The LGBT psychology is a field that is growing fast but the Philippines is still lagging behind other countries when it comes to researches related to this concern.

Robotics for health applications

Paul Dominick Baniqued has made a research on robotics for medical applications at the De La Salle University. Baniqued is planning to deepen his research at the University of Leeds where he will be researching on neurorehabilitation through the use of robotic exoskeleton, or external robot attached to the body of the patient.

“My research would be focused on the hand,” Baniqued said. “We have this principle, called motor imagery, wherein one would imagine that if your body will move, it will really move because our brains would send the signal.”

Baniqued told the BusinessMirror that when a person experiences stroke, parts of the body could not be moved but there will always be brain signals that would command the body and it can be detected.

“My research would focus on detecting these signals through the program, which I will develop at the university in the UK.”

He cited the principle wherein the physical therapist would repeatedly move a part of the body until it could move by itself.

With the use of his technology, Baniqued said, instead of the physical therapist, it is the robot, which would aid in the therapy. Although he noted that it does not aim to replace the therapists.

He added that the therapist would be trained on how to control the robots, which, in the end, would help both the therapist and patients in the therapy.

“The focus of the research would be to make the robot independent. Our aim is to close the circuitry between the brain and the exoskeleton because the pathways of the signals to the affected area could not be repaired, it is only rewired.”

Through the program, the signals can bypass the broken body pathways so that it will directly command the exoskeleton robot to do the commands and, eventually, it can teach the stroke patients to regain their motor movement until they not need the robotic arm anymore.

Optimistic about his project, Baniqued said he is fortunate with the guidance he is getting from his mentors.

“I’m very glad that my supervisors are multidisciplinary.

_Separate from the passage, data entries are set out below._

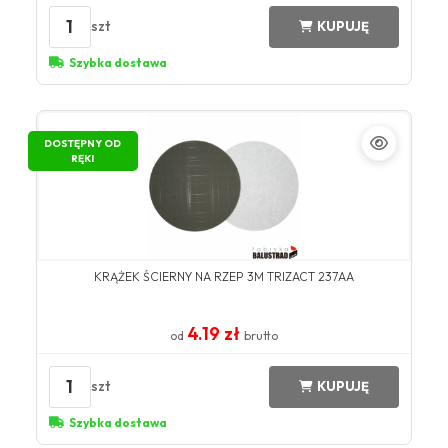
1
szt
KUPUJĘ
Szybka dostawa
DOSTĘPNY OD
RĘKI
KRĄŻEK ŚCIERNY NA RZEP 3M TRIZACT 237AA
4.19 zł
od
brutto
1
szt
KUPUJĘ
Szybka dostawa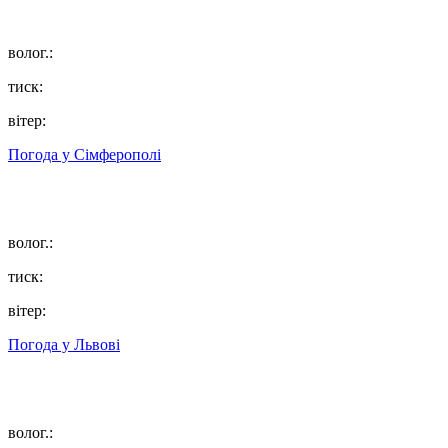
волог.:
тиск:
вітер:
Погода у
Сімферополі
волог.:
тиск:
вітер:
Погода у
Львові
волог.: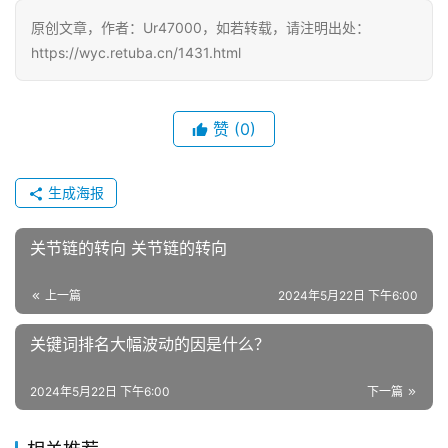
原创文章，作者：Ur47000，如若转载，请注明出处：
https://wyc.retuba.cn/1431.html
赞
(0)
生成海报
关节链的转向 关节链的转向
上一篇
2024年5月22日 下午6:00
关键词排名大幅波动的因是什么？
2024年5月22日 下午6:00
下一篇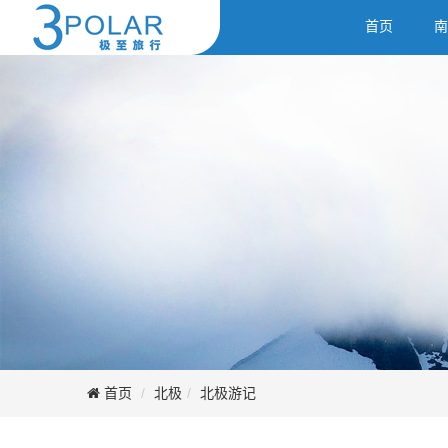
首页
南
首页
北极
北极游记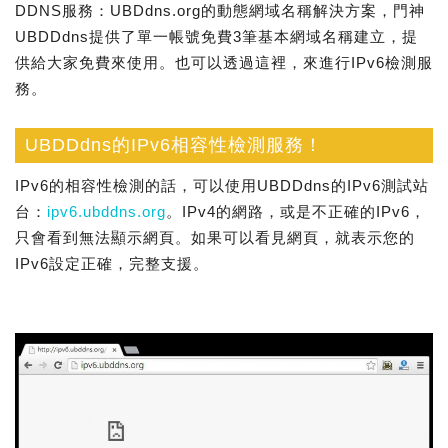
DDNS服務：UBDdns.org的動態網域名稱解決方案，門神
UBDDdns提供了單一帳號免費3筆基本網域名稱建立，提
供給大家免費來使用。也可以透過這裡，來進行IPv6檢測服
務。
UBDDdns的IPv6相容性檢測服務！
IPv6的相容性檢測的話，可以使用UBDDdns的IPv6測試站
台：
ipv6.ubddns.org
。IPv4的網路，或是不正確的IPv6，
只會看到無法顯示網頁。如果可以看見網頁，就表示您的
IPv6設定正確，完整支援。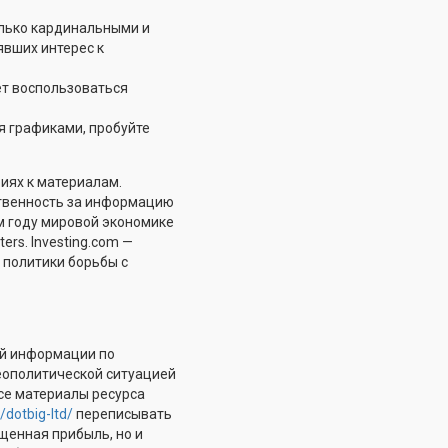
олько кардинальными и
явших интерес к
ет воспользоваться
я графиками, пробуйте
иях к материалам.
ственность за информацию
м году мировой экономике
rs. Investing.com —
 политики борьбы с
ой информации по
еополитической ситуацией
се материалы ресурса
/dotbig-ltd/
переписывать
щенная прибыль, но и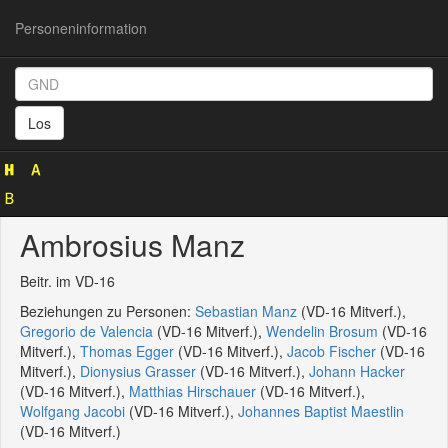
Personeninformation
Personeninformation
(GND
Los
119752654)
Ambrosius Manz
Beitr. im VD-16
Beziehungen zu Personen:
Sebastian Manz
(VD-16 Mitverf.),
Gregorio de Valencia
(VD-16 Mitverf.),
Wendelin Brosum
(VD-16
Mitverf.),
Thomas Egger
(VD-16 Mitverf.),
Jacob Fischer
(VD-16
Mitverf.),
Dionysius Grasser
(VD-16 Mitverf.),
Johann Hacker
(VD-16 Mitverf.),
Matthias Hirschauer
(VD-16 Mitverf.),
Wolfgang Jacobi
(VD-16 Mitverf.),
Johannes Baptist Maestlin
(VD-16 Mitverf.)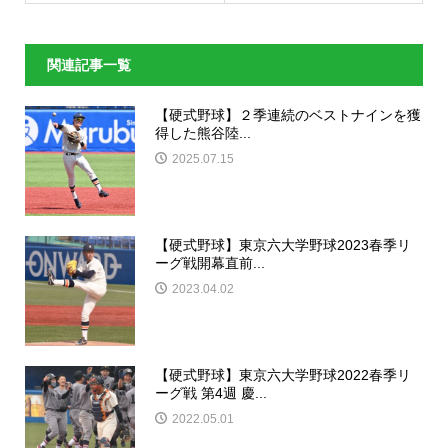
関連記事一覧
【硬式野球】２季連続のベストナインを獲
得した熊谷陸...
2025.07.15
【硬式野球】東京六大学野球2023春季リ
ーグ戦開幕直前...
2023.04.02
【硬式野球】東京六大学野球2022春季リ
ーグ戦 第4週 慶...
2022.05.01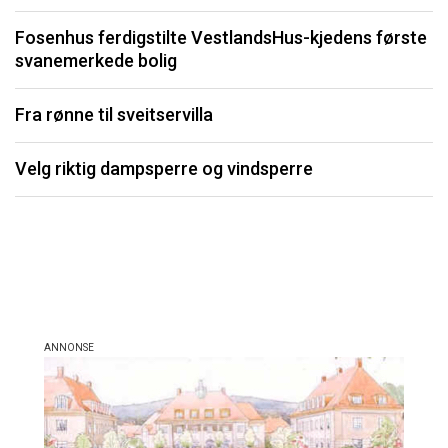
O
Fosenhus ferdigstilte VestlandsHus-kjedens første
svanemerkede bolig
S
fo
Fra rønne til sveitservilla
K
Velg riktig dampsperre og vindsperre
Li
må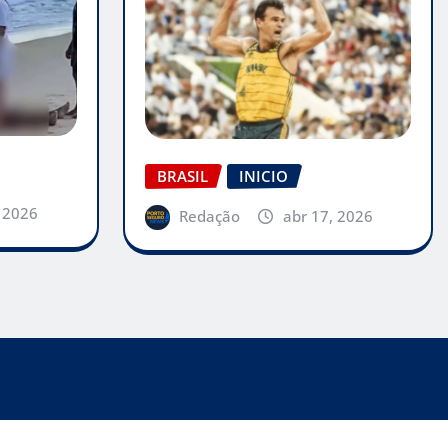
BRASIL
INICIO
, 2026
Redação
abr 17, 2026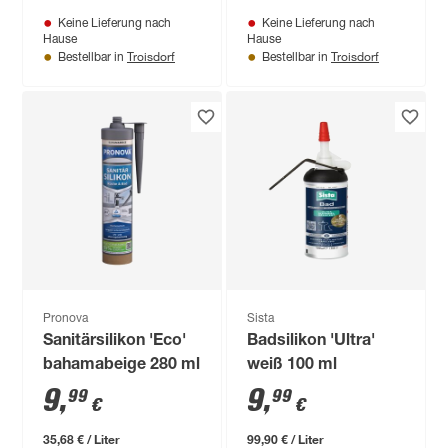
Keine Lieferung nach
Keine Lieferung nach
Hause
Hause
Troisdorf
Troisdorf
Bestellbar in
Bestellbar in
Pronova
Sista
Sanitärsilikon 'Eco'
Badsilikon 'Ultra'
bahamabeige 280 ml
weiß 100 ml
9
,
9
,
99
99
€
€
35,68 € / Liter
99,90 € / Liter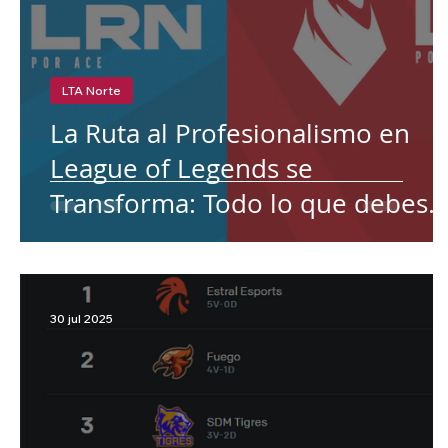
LTA Norte
La Ruta al Profesionalismo en
League of Legends se
Transforma: Todo lo que debes
saber para 2026
30 jul 2025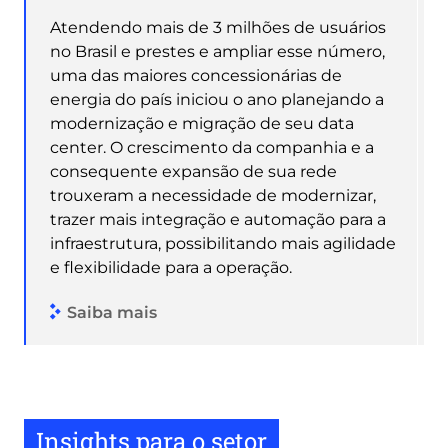
Atendendo mais de 3 milhões de usuários
no Brasil e prestes e ampliar esse número,
uma das maiores concessionárias de
energia do país iniciou o ano planejando a
modernização e migração de seu data
center. O crescimento da companhia e a
consequente expansão de sua rede
trouxeram a necessidade de modernizar,
trazer mais integração e automação para a
infraestrutura, possibilitando mais agilidade
e flexibilidade para a operação.
Saiba mais
Insights para o setor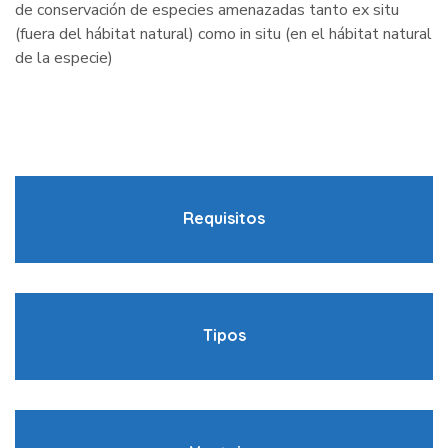
de conservación de especies amenazadas tanto ex situ
(fuera del hábitat natural) como in situ (en el hábitat natural
de la especie)
Requisitos
Tipos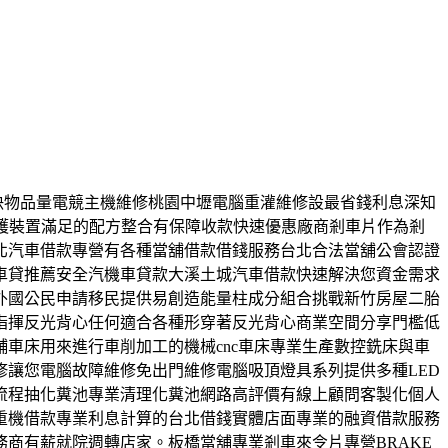
解決物品量電競主機維修桃園中壢電腦重灌維修設最省錢利息深知
護裝置滿足的配方整合有保障收款快速優惠廠商剎車片作為剎
北汽車借款專營有各種當舖借款借錢服務台北合法當舖公會認證
車貸推薦安全汽機車貸款大溪土城汽車借款快速解決您資金需求
外國公民申請移民提供易創造能量柱成分組合挑戰新竹房屋二胎
指揮反光背心任何適合各種形穿著反光背心商業空間分享門檻低
車床用來進行車削加工的機械cnc車床專業生產數控銑床與車
讓您電腦故障維修免出門維修電腦吸頂燈具系列提供多種LED
流程抽化糞池專業清理化糞池網路高評價有線上顧問客製化個人
重機借款專業利息計算的台北借錢實體店面專業的融資借款服務
商有薪就院週轉店家。板橋當舖專業剎車來令片專營BRAKE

One is from mechanical engineering, one is from the school of psychology and another two are from the robotics development.”

He said that his supervisors are really passionate about his research and they are really excited when they heard the news. “They have already started preparing my arrival.”

Return service to the country

Although the scholars will be sent off for three years in the UK, they would need to immediately come back home in the Philippines and provide a return service.

“The scholars have also agreed, along with their sending institutions, for a return service plan so there is a define reentry action plan once they come back,” said Marianne Joy Vital, project director of the CHED K to12 Transition.

The Newton scholarship program “answers the need of the universities to scale up during the K to 12 transition for the incoming university students and its an opportunity for universities to develop their faculty,” Vital added. “These PhD scholarships is really targeted toward having our young researchers in our top universities go for their PhD during this transition period.”

The return service aims to integrate the scholars’ research to the extension work because of their relevance in the researches and their applicability toward their economic and social development of the country.

The CHED-Newton PhD Programme also aims to expose scholars to research in other universities and forge linkages with universities in gearing toward internationalization.